Das durchschnittliche Bruttojahresgehalt in der IT liegt bei 58.721 Euro, wobei die Zufriedenheit mit der Bezahlung bei rund 65 Prozent liegt. Berufseinsteiger starten in der Regel mit etwa 45.000 Euro, Quereinsteiger können mit mindestens 35.000 Euro rechnen. In gefragten Bereichen wie Cloud Computing, Cybersicherheit oder künstlicher Intelligenz (KI) klettern die Gehälter mit Erfahrung auf bis zu 100.000 Euro.

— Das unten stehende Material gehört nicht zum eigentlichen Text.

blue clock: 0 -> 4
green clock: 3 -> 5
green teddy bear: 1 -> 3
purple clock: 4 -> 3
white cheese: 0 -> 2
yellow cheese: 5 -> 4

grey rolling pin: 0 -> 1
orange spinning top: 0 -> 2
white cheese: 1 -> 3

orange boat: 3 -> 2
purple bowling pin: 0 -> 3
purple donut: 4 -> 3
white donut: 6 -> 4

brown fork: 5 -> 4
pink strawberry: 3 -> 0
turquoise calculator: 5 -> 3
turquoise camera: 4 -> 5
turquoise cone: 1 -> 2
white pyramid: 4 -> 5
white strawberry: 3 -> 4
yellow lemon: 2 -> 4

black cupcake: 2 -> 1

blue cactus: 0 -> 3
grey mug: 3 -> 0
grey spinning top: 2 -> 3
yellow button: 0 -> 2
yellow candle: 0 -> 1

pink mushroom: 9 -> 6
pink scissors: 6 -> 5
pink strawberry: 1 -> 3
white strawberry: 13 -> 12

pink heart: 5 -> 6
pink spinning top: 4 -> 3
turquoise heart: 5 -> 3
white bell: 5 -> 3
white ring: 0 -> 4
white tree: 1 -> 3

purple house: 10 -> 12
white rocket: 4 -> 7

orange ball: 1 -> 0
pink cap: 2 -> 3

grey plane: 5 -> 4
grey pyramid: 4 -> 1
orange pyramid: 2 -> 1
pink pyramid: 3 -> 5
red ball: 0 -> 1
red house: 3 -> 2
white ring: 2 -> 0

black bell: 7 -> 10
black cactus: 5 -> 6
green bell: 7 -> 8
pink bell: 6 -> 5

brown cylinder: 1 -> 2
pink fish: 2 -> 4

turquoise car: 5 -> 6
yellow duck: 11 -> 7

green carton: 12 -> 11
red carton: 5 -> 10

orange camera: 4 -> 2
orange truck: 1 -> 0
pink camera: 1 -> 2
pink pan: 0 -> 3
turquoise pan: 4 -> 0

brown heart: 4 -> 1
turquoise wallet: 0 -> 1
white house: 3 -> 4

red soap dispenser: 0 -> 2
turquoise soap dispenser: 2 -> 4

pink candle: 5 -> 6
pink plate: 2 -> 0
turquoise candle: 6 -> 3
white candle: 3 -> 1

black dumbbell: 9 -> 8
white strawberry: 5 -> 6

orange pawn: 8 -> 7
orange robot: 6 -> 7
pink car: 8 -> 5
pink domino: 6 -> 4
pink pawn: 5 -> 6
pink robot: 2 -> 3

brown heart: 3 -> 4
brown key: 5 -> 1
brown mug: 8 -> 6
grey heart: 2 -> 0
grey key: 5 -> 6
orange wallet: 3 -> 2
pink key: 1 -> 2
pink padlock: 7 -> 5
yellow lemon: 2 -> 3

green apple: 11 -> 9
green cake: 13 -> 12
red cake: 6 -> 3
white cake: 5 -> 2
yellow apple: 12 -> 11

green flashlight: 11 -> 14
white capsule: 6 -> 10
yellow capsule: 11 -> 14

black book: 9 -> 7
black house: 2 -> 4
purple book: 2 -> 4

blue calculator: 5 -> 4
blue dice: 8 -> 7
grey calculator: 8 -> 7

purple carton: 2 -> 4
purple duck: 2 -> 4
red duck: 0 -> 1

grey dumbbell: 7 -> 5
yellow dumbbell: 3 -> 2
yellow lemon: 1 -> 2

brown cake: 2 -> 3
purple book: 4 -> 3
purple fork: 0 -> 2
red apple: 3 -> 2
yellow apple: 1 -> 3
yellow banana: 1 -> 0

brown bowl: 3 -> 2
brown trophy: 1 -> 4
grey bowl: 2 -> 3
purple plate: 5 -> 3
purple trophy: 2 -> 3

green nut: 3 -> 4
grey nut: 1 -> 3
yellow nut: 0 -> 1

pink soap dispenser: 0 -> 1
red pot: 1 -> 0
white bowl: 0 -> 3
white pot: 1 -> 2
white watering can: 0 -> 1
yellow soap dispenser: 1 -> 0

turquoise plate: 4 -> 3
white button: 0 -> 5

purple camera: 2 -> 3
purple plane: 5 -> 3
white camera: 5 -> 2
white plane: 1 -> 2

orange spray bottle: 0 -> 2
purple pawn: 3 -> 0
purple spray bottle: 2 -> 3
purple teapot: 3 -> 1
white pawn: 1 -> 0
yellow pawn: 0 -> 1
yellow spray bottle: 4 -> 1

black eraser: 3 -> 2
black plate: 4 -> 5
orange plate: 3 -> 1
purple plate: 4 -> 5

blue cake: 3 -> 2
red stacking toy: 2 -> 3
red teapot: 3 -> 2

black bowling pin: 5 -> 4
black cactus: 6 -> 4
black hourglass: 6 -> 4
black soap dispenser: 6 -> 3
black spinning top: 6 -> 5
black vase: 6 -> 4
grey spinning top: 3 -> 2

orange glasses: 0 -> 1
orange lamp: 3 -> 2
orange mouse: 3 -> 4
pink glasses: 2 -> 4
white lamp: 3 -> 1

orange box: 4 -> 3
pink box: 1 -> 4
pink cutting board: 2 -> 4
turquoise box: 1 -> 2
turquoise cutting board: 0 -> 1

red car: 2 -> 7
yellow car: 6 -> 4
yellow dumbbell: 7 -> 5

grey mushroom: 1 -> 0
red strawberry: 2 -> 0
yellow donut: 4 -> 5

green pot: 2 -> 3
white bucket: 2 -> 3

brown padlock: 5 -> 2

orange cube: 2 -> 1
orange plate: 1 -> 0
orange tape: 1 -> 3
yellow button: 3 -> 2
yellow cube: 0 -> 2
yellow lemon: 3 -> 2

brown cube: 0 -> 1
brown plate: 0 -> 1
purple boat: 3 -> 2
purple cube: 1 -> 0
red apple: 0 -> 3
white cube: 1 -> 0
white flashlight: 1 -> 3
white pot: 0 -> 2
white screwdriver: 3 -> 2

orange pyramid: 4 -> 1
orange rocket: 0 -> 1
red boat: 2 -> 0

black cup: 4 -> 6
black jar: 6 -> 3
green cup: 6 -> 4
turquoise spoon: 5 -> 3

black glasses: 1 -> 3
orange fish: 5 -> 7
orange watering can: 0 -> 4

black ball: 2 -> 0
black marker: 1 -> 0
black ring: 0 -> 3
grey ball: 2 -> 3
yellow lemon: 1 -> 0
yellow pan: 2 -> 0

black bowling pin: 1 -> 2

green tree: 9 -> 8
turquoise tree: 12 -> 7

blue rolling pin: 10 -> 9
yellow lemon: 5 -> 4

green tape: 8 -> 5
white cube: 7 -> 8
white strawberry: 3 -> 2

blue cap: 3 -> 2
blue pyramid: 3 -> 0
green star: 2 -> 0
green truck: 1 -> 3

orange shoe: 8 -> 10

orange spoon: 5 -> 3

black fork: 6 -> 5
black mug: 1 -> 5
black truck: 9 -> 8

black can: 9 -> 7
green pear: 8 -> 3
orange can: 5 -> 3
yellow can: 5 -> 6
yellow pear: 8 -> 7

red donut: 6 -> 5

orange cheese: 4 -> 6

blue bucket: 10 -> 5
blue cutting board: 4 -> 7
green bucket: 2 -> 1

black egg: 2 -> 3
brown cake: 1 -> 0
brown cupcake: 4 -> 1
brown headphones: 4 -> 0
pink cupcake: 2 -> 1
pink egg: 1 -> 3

Zu den Spitzenverdienern zählen Solution Architects (85.300 Euro) und Softwarearchitekten (82.800 Euro). Auch Key Account Manager (80.300 Euro) und Product Owner (73.200 Euro) gehören zu den bestbezahlten Positionen der Branche. In Führungspositionen in Großstädten wie München, Frankfurt oder Hamburg sind Gehälter von über 150.000 Euro keine Seltenheit.
Trotz der finanziellen Anreize leidet die Branche unter einem akuten Fachkräftemangel. Allein 2025 blieben rund 109.000 IT-Stellen unbesetzt – ein deutlicher Beleg für den anhaltenden Bedarf an qualifizierten Fachkräften.
Die IT-Branche bietet zwar attraktive Gehälter und klare Aufstiegschancen, mit deutlich steigenden Einkommen im Laufe der Karriere. Doch die Kluft zwischen offenen Stellen und verfügbaren Talenten bleibt eine Herausforderung. Unternehmen suchen weiterhin sowohl erfahrene Spezialisten als auch Quereinsteiger, um kritische Positionen zu besetzen.